In a transcribed interview, Ronald Klain described standard White House practices for briefing books and decision books, the staff secretary role, classified decision-book handling and the chain of custody for presidential decisions; he said the president typically reviewed and initialed memos and that staff filtered material to the Oval Office.

Ronald Klain told the House Oversight Committee that while he was White House chief of staff he participated in a well-established process for presenting issues and options to the president.

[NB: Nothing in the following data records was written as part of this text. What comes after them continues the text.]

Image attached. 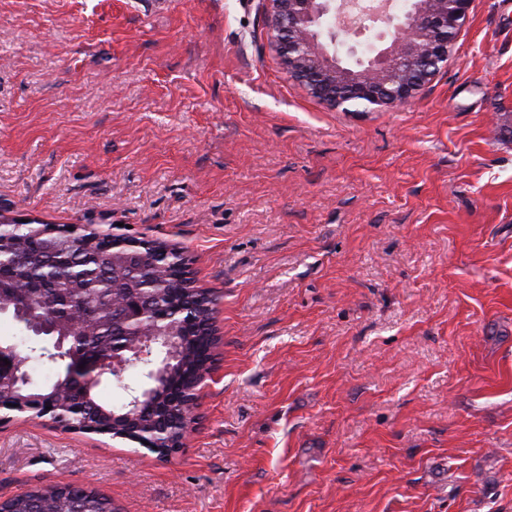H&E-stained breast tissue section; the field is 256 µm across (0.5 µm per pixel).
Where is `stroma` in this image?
I'll use <instances>...</instances> for the list:
<instances>
[{
  "mask_svg": "<svg viewBox=\"0 0 512 512\" xmlns=\"http://www.w3.org/2000/svg\"><path fill=\"white\" fill-rule=\"evenodd\" d=\"M512 0L410 101L289 79L263 0H0V214L179 249L219 343L179 452L0 424V501L512 512ZM37 499L45 512H85L84 506L79 503L82 501L86 505L88 512H114L112 503L108 498L93 491H88L82 487H59L51 486L12 498L9 508L12 512H30L33 507V501Z\"/></svg>",
  "mask_w": 512,
  "mask_h": 512,
  "instance_id": "1",
  "label": "stroma"
}]
</instances>
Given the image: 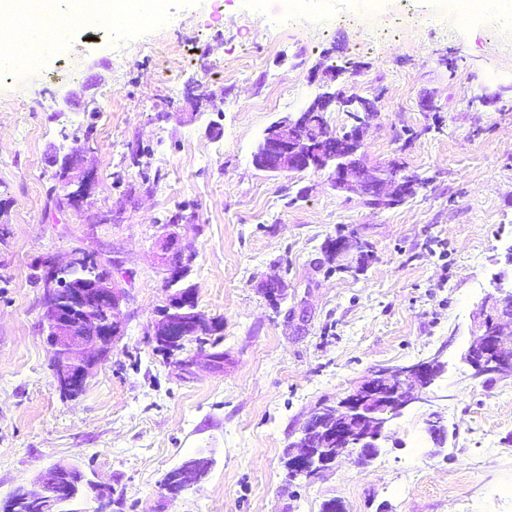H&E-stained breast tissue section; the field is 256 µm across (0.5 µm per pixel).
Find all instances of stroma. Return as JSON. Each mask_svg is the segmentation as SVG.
<instances>
[{
    "mask_svg": "<svg viewBox=\"0 0 512 512\" xmlns=\"http://www.w3.org/2000/svg\"><path fill=\"white\" fill-rule=\"evenodd\" d=\"M288 3L160 0L157 24L80 26L38 66L0 76V503L61 461L111 485V512H321L333 498L346 512H512L494 495L512 486V377L473 378L463 360L494 279L512 293V0L465 24L458 0H309L287 20ZM144 42L154 54H139ZM330 80L378 96L367 165L401 145L427 176L403 205L368 208L326 170L253 165L265 129ZM426 94L437 111H422ZM140 146L145 169L131 160ZM78 151L95 184L74 209L56 172ZM183 205L186 281L222 322L224 353L188 372L150 342L167 294L164 222ZM349 232L372 249L357 270L324 249ZM75 248L116 262L126 329L65 398L37 275ZM273 278L276 307L263 293ZM434 357L446 370L429 402L370 464L288 477L285 450L319 405ZM433 413L448 432L437 455L419 446ZM196 457L207 473L170 497L167 474Z\"/></svg>",
    "mask_w": 512,
    "mask_h": 512,
    "instance_id": "1",
    "label": "stroma"
}]
</instances>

Klain described two types of papers that the president received: briefing memos (to inform) and decision memos (to request a presidential decision). He said the staff secretary (during his term Jessica Hertz and later Neera Tanden) prepared and routed memos, and that he personally read memos before they went to the president. "When memos were ready to go to the president, they went to the president," Klain said; the president took decision materials, returned them with initials or comments, and those initials guided follow-up operations.

Klain described how classified decision books, when used, were handled separately and delivered in locked bags from the Situation Room or military aides. He also described how presidential desk time and the presidential daily brief work: senior national security and cabinet advisers often attended the briefings and the president reviewed materials in advance.

On operational examples, Klain recalled an example from 2021 when Secretary of Defense Lloyd Austin recommended a vaccine mandate for service members once the Food and Drug Administration gave full approval; Klain said the president accepted Austin’s recommendation after oral discussion.

Klain rejected a blanket claim that the White House operated as a narrow "cocoon" of staffers shielding the president from information. He said that during his tenure the president met frequently with individual cabinet heads and with congressional figures on major negotiations and that staff made judgments about what information to prioritize simply because the president could not be fed every document in full.

Why it matters: Committee interest in briefing and decision procedures — especially for classified or last-minute actions — grows out of oversight questions about whether the president personally approved significant actions and how staff implemented presidential direction. Klain’s account provides a contemporary, operational description of how materials were routed to the Oval Office and how presidential decisions were logged and executed.

Provenance: Key supporting passages include Klain’s descriptions of briefing and decision books, staff secretary names and the chain-of-custody practices (transcript sections starting 01:15:20 — 01:28:45).